Previous work from our laboratory demonstrated the feasibility of using sulfur-deprived algal cultures to photoproduce H2 continuously for 3-4 days (Melis et al., 2000; Ghirardi et al., 2000a). The production of H2 depends mostly on the photosynthetic H2O-oxidation activity of the cultures (Ghirardi et al., 2000 a and b; Kosourov et al., 2002), and requires concomitant operation of O2-consumption pathways (Ghirardi et al., 2000a; Kosourov et al., 2002; Antal et al., submitted). Our research has focused on the elucidation of the pathways involved in H2production under sulfur-deprivation and on approaches to improve the H2 production yield of the process. This year’s results show that (a) H2-production can be optimized by controlling the initial pH of the medium and (b) different maximum amounts of sulfate can be re-added to the system at different points of the sulfur-deprivation process without decreasing H2 production. Moreover, we present evidence from in situ fluorescence measurements, that H2-production during sulfurdeprivation provides the means to re-activate residual photosynthetic electron transport capacity, which is rapidly down-regulated at the establishment of anaerobiosis.
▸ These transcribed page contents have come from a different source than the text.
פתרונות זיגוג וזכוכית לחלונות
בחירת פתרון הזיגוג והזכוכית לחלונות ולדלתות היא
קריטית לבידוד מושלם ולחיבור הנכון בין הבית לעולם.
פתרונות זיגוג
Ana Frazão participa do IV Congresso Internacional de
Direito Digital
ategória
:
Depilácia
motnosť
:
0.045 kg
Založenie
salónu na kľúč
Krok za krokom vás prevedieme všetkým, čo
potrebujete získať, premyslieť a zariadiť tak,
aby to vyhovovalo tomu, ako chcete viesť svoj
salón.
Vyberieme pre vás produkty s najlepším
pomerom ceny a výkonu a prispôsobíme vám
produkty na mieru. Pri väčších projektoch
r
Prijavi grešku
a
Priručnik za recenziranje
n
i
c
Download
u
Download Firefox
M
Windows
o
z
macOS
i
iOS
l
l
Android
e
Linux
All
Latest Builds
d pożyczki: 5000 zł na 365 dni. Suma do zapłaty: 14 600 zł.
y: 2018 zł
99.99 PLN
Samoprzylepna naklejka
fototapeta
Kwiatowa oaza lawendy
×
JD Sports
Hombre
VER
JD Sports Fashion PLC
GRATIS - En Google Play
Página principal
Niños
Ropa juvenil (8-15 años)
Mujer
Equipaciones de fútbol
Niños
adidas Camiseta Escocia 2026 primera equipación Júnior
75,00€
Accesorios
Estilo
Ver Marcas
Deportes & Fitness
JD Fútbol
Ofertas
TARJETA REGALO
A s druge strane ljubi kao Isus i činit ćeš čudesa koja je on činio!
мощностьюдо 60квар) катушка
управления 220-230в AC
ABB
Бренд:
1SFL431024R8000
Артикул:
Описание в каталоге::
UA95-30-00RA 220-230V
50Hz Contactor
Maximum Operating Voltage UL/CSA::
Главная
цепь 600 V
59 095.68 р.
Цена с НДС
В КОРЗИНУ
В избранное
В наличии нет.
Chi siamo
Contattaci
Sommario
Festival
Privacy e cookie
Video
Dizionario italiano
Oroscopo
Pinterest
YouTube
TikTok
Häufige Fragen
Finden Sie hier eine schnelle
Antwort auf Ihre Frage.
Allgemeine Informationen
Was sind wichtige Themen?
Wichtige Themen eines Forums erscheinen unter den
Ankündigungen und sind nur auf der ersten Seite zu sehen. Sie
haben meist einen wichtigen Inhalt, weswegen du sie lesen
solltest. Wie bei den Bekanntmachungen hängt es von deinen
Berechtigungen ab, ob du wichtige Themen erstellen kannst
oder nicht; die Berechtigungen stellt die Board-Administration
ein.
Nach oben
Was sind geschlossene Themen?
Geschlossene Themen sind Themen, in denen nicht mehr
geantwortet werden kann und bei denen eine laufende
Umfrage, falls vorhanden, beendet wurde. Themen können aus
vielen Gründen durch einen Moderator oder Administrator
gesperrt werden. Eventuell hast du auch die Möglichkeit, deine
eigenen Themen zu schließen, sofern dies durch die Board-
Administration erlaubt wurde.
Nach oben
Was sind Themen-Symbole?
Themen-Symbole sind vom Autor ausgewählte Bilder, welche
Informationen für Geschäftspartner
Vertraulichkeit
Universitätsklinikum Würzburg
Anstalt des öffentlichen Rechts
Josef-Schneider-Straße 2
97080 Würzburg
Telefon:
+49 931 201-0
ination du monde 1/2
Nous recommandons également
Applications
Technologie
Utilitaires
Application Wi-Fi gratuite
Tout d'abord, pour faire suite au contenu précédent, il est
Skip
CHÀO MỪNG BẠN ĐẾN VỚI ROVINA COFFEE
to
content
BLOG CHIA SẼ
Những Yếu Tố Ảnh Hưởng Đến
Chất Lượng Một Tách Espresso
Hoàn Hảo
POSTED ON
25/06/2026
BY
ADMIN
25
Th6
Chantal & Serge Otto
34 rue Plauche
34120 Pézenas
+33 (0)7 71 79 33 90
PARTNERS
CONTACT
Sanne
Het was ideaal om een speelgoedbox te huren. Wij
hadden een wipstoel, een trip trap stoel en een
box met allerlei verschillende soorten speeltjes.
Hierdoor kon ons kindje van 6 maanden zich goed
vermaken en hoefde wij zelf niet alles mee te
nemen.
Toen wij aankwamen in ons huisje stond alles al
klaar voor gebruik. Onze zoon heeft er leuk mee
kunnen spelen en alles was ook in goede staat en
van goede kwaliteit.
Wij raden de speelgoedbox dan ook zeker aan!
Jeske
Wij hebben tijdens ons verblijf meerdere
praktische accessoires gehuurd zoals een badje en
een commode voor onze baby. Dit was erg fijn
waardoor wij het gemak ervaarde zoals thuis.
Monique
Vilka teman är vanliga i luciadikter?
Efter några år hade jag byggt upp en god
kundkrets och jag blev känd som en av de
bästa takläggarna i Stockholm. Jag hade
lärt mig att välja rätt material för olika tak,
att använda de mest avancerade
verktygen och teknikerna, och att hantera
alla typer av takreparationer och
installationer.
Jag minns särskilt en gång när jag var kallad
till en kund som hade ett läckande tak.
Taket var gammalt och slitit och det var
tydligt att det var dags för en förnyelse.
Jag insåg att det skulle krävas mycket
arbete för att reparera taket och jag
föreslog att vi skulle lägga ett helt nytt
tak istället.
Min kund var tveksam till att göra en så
These measurements can be used to determine the transition of the cultures to anaerobic conditions and thus serve as a means to monitor the physiological state of the culture from outside the photobioreactor vessel. Finally, we show that different pathways for photosyntheticallygenerated O2 consumption are prevalent during different phases of the process. We conclude that the rates of H2-production in the system are limited by the rates of electron transport from the H2O-oxidizing complex to the hydrogenase under anaerobic conditions, and that these rates can be manipulated, to a certain extent, by changes in pH and addition of sulfate to the medium.